Innovation: Small Staff v. Large Staff

In the past 14 years, I’ve held a variety of positions in association management: senior staff in a mid-sized professional academic society, senior staff/acting CEO for a small ed-tech association, consulting, and now mid-level management at a large medical trade association.

Each place has had upsides and downsides. The academic society was in my “official” field (from undergrad and grad school), so I was really engaged in the meat of what we did and felt a deep personal connection with my members. I had the opportunity to manage a fantastic team, most of whom I’m still in touch with 14 years later. But tradition weighs particularly heavy on an august association of PhDs. Even though I had good internal support to try new things, there was only so far we could go. And the annual meetings were murder!

The small association was nimble and innovative, and I had pretty much totally free reign to try anything I wanted. We turned on a dime and had an AMAZING mission and community. Unfortunately, resources – staff, time, money, capacity, space – were a constant problem. Comes with the territory, but we constantly struggled to figure out ways to push all our great ideas forward on the cheap (or preferably, the free).

Consulting brought lots of fun, exciting variety, and I got to meet and work with terrific people from all sorts of associations, finding out about worlds I never would have encountered otherwise (and I got to work with a metallurgy organization staffed and led by a bunch of guys who reminded me a lot of my dad, which rocked – I love engineers!). But I was often in the position of turning over a bunch of (hopefully) useful recommendations that would have an immediate positive impact, with an “OK! Let me know how it goes!” It killed me to mostly not be able to help make change happen.

Large organizations allow you to be more specialized, so you develop deeper expertise in your areas of responsibility.
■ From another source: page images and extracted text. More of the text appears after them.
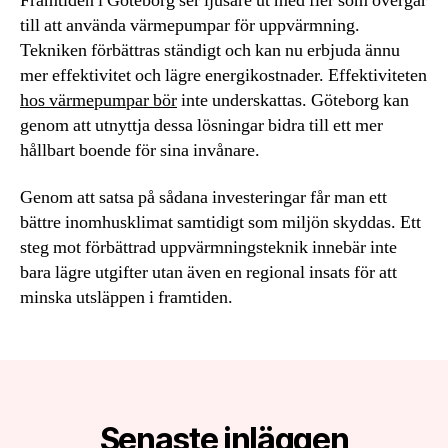
Framtiden i Göteborg ser ljusare ut med fler som övergår
till att använda värmepumpar för uppvärmning.
Tekniken förbättras ständigt och kan nu erbjuda ännu
mer effektivitet och lägre energikostnader. Effektiviteten
hos värmepumpar bör
inte underskattas. Göteborg kan
genom att utnyttja dessa lösningar bidra till ett mer
hållbart boende för sina invånare.
Genom att satsa på sådana investeringar får man ett
bättre inomhusklimat samtidigt som miljön skyddas. Ett
steg mot förbättrad uppvärmningsteknik innebär inte
bara lägre utgifter utan även en regional insats för att
minska utsläppen i framtiden.
Senaste inläggen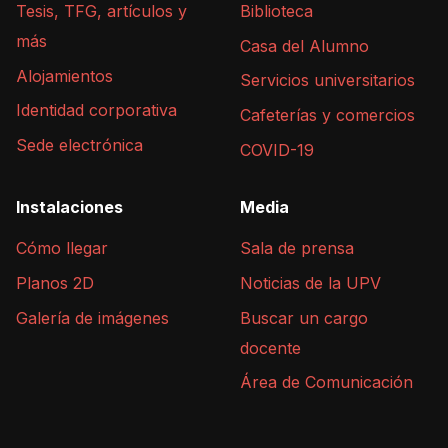
Tesis, TFG, artículos y
Biblioteca
más
Casa del Alumno
Alojamientos
Servicios universitarios
Identidad corporativa
Cafeterías y comercios
Sede electrónica
COVID-19
Instalaciones
Media
Cómo llegar
Sala de prensa
Planos 2D
Noticias de la UPV
Galería de imágenes
Buscar un cargo
docente
Área de Comunicación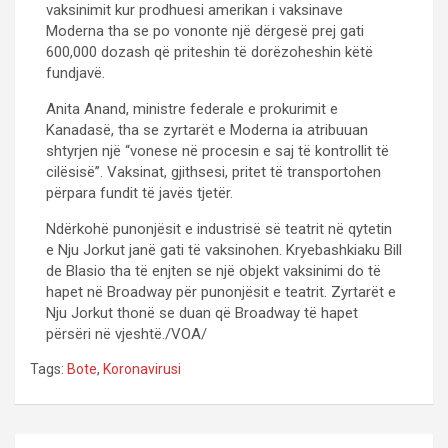
vaksinimit kur prodhuesi amerikan i vaksinave
Moderna tha se po vononte një dërgesë prej gati
600,000 dozash që priteshin të dorëzoheshin këtë
fundjavë.
Anita Anand, ministre federale e prokurimit e
Kanadasë, tha se zyrtarët e Moderna ia atribuuan
shtyrjen një “vonese në procesin e saj të kontrollit të
cilësisë”. Vaksinat, gjithsesi, pritet të transportohen
përpara fundit të javës tjetër.
Ndërkohë punonjësit e industrisë së teatrit në qytetin
e Nju Jorkut janë gati të vaksinohen. Kryebashkiaku Bill
de Blasio tha të enjten se një objekt vaksinimi do të
hapet në Broadway për punonjësit e teatrit. Zyrtarët e
Nju Jorkut thonë se duan që Broadway të hapet
përsëri në vjeshtë./VOA/
Tags:
Bote
,
Koronavirusi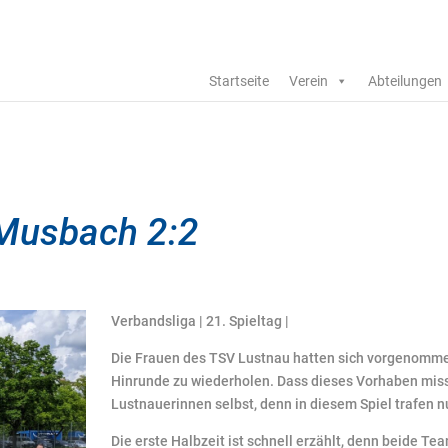
Startseite
Verein
Abteilungen
Musbach 2:2
Verbandsliga | 21. Spieltag |
Die Frauen des TSV Lustnau hatten sich vorgenomme
Hinrunde zu wiederholen. Dass dieses Vorhaben miss
Lustnauerinnen selbst, denn in diesem Spiel trafen n
Die erste Halbzeit ist schnell erzählt, denn beide T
Resources are rarely a serious impediment. And once again, great mission (there may be a theme here). But decision making can be glacial, and it’s often not entirely clear who needs to be involved in a given decision until you’re down the path and someone’s upset they’ve been left out.

So here’s my question for you, association peeps: how does one bring some of the good things small staff organizations enjoy with regards to new ideas and nimbleness to a large organization?

That’s not rhetorical – I’d really like your thoughts.

9 thoughts on “Innovation: Small Staff v. Large Staff”

  • Such a great question. Cross-functional conversations and teams can help, but I think there has to be an instilled commitment to, and requirement for, action and experimentation. Once a certain threshold for analysis and due diligence has been met, the commitment should bee to full-steam ahead action. There always can be more people consulted, more data gathered, but the real learning will only come when an actual program or service gets in the hands of the stakeholders.

  • Love this question! I'd say (of course) use your social media management work to help do this. When you're sharing important internal and external news and dates and activities, for the purpose of figuring out when and where and how to share that information online, you can start creating a spirit of internal collaboration and communication that often wasn't breaking through the silos in any other way before.

  • I reflected on this a bit more today. My first association staff went from 4 to a total of 15 folks in a couple of years. While that's still small, one of the dynamics that changed was the ability of individuals to be aware of the whole. The accidental cross-pollination that fosters innovation (as so nicely described in Steven Johnson's book Where Good Ideas Come From) becomes more challenging when individuals can't embrace or be aware of the whole.

    As Maddie notes, social media can help with that as it makes it easier for individuals to make things public, but (1) committing to do so, and then (2) committing to review others' contributions and react to them is required for the connections to be made and the innovations to occur. You put up this great post, but the rest of us had to notice your FB update or Tweet about it, read it, think about it, and then comment on it.

    I wonder if a lot of people see remaining connected to the whole (and doing the work I just described) as critical to if not their own success, then to the organization's success. In reflecting on the work I've done with larger associations, I'd say it's pretty mixed.

    Large organizations probably need to refresh their rituals and processes (staff meetings, intranets, break rooms, and more) to intentionally facilitate interactions, public sharing, and cross pollination.

  • The CEO has to adopt this philosophy, or it won't work. So educate and persuade CEOs.

    In small associations, everybody is in contact with everybody else all of the time. That interaction is taken for granted.

    In large associations, that may have to be designed, perhaps a la Jeffrey's reference to rituals.

    If the CEO is committed, it can happen. If not, it surely won't.

  • I'm with David that the CEO plays a critical role in institutionalizing this as a cultural norm, but I also think every individual helps create culture. In this case, how I choose to share information, ask for input, reach out and engage with colleagues can help change “the way things get done around here.”